Indeed, we are currently going through a period in which original Art Deco pieces are coming up to 100 years old, and will go from being vintage engagement rings, necklaces and bracelets to antique. This doesn’t stop them being Art Deco, of course, and the antique qualifier will usually be added to the description as an indication of minimum age.
Art Deco, in particular, is still a much copied style among present day designers, and the best vintage and antique examples are highly sought after by both collectors and individuals alike. Despite what we’ve said earlier about the term not being any indication of quality or value, the fact is that if a ring has lasted long enough to be classed as antique and is in good condition, it’s probably been well looked after for a reason. That reason will usually be that the quality has warranted the extra care taken throughout the decades.
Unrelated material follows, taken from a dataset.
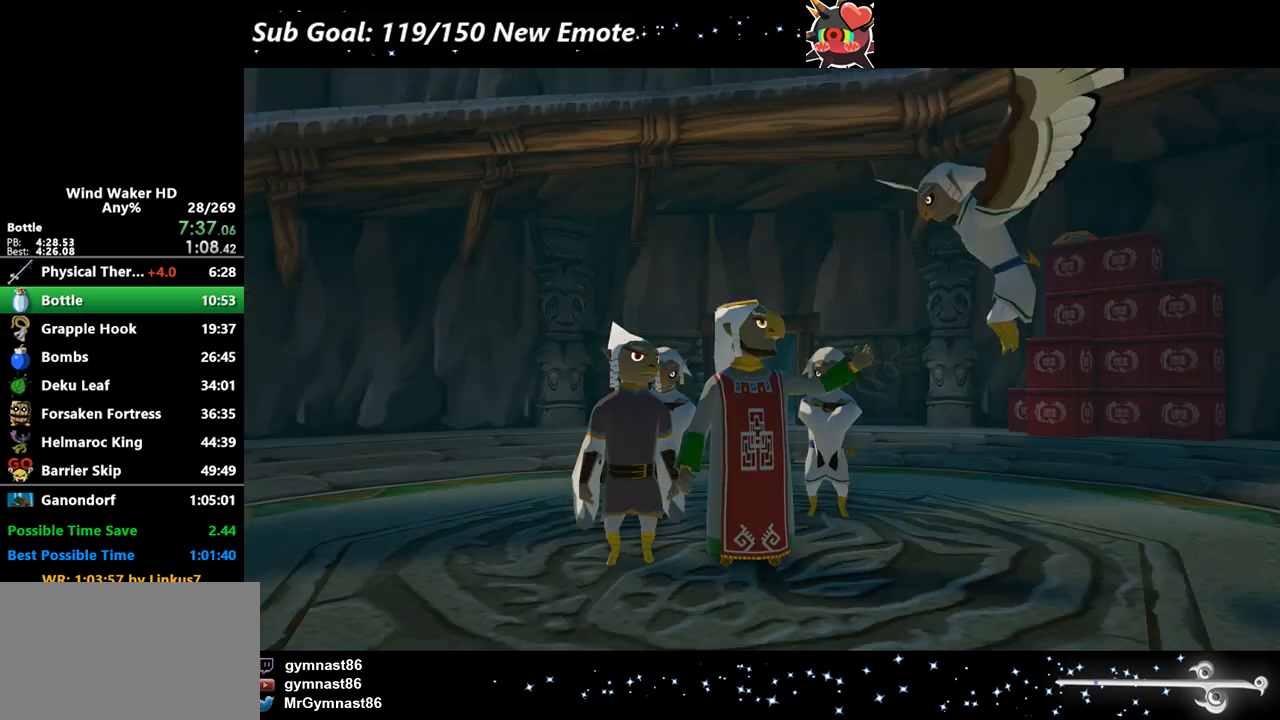
{"buttons": ["L2"], "left_stick": "center", "right_stick": "center"}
Estate jewelry is the description that causes most confusion and, often most problems when describing jewelry. In its broadest sense, estate jewelry is jewelry that has reached the market as a result of the death of the owner and a large amount does come from such things but, in reality, the most accurate description is pre-owned jewelry.
It isn’t fair to just leave the description at that, though, or any cheap lump of paste would be called estate jewelry if the original owner threw it away and someone else picked it up. By using the term “estate”, the implication and inference is that the pieces are of high quality, and usually of at least vintage age. This creates the situation where the least specific of the 3 classifications is also the one most likely to reflect the quality of the pieces contained within.
Most estate pieces will be dated pre-1945, but there are many beautiful estate-quality bracelets and other pieces which came after that but which are still of sufficient quality to be described as estate, and so it means this classification is a little less clear cut than vintage or antique, and also means that the description on items for sale should be viewed with some reservation until more is known about its origins.
If we say that vintage and antique jewelry can both be estate, antique can - technically - be vintage, and that estate can also be neither, it shows why some care is needed when viewing and buying jewelry that isn’t new and previously un-sold, but also when looking for older pieces.